**Dataset entries:**
--*--

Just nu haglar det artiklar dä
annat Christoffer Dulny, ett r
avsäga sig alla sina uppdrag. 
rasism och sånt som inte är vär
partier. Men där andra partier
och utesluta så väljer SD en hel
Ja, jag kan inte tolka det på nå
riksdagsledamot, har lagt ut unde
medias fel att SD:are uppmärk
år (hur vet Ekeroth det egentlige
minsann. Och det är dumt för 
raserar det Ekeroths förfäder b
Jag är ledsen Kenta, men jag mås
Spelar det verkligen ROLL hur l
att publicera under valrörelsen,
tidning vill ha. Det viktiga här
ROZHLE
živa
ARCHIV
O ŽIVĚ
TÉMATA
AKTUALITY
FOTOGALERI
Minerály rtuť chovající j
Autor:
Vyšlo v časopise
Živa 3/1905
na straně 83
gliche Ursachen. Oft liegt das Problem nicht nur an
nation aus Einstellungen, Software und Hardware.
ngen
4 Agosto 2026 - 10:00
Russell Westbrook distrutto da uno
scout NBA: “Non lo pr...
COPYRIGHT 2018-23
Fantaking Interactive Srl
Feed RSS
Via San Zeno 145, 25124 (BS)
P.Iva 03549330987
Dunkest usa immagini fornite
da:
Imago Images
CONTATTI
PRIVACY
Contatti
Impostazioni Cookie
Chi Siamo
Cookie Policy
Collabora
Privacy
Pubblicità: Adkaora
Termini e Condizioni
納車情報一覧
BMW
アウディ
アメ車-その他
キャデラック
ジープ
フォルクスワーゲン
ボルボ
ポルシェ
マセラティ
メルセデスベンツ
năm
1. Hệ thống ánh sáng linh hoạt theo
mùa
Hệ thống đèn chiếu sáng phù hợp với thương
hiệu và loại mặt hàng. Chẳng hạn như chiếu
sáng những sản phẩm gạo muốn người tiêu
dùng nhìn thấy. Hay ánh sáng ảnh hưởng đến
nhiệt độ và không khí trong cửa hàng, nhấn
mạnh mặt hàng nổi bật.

--*--

**Directive:** Set down all of the lines above without altering a word.

**Result:**
Just nu haglar det artiklar dä
annat Christoffer Dulny, ett r
avsäga sig alla sina uppdrag. 
rasism och sånt som inte är vär
partier. Men där andra partier
och utesluta så väljer SD en hel
Ja, jag kan inte tolka det på nå
riksdagsledamot, har lagt ut unde
medias fel att SD:are uppmärk
år (hur vet Ekeroth det egentlige
minsann. Och det är dumt för 
raserar det Ekeroths förfäder b
Jag är ledsen Kenta, men jag mås
Spelar det verkligen ROLL hur l
att publicera under valrörelsen,
tidning vill ha. Det viktiga här
ROZHLE
živa
ARCHIV
O ŽIVĚ
TÉMATA
AKTUALITY
FOTOGALERI
Minerály rtuť chovající j
Autor:
Vyšlo v časopise
Živa 3/1905
na straně 83
gliche Ursachen. Oft liegt das Problem nicht nur an
nation aus Einstellungen, Software und Hardware.
ngen
4 Agosto 2026 - 10:00
Russell Westbrook distrutto da uno
scout NBA: “Non lo pr...
COPYRIGHT 2018-23
Fantaking Interactive Srl
Feed RSS
Via San Zeno 145, 25124 (BS)
P.Iva 03549330987
Dunkest usa immagini fornite
da:
Imago Images
CONTATTI
PRIVACY
Contatti
Impostazioni Cookie
Chi Siamo
Cookie Policy
Collabora
Privacy
Pubblicità: Adkaora
Termini e Condizioni
納車情報一覧
BMW
アウディ
アメ車-その他
キャデラック
ジープ
フォルクスワーゲン
ボルボ
ポルシェ
マセラティ
メルセデスベンツ
năm
1. Hệ thống ánh sáng linh hoạt theo
mùa
Hệ thống đèn chiếu sáng phù hợp với thương
hiệu và loại mặt hàng. Chẳng hạn như chiếu
sáng những sản phẩm gạo muốn người tiêu
dùng nhìn thấy. Hay ánh sáng ảnh hưởng đến
nhiệt độ và không khí trong cửa hàng, nhấn
mạnh mặt hàng nổi bật.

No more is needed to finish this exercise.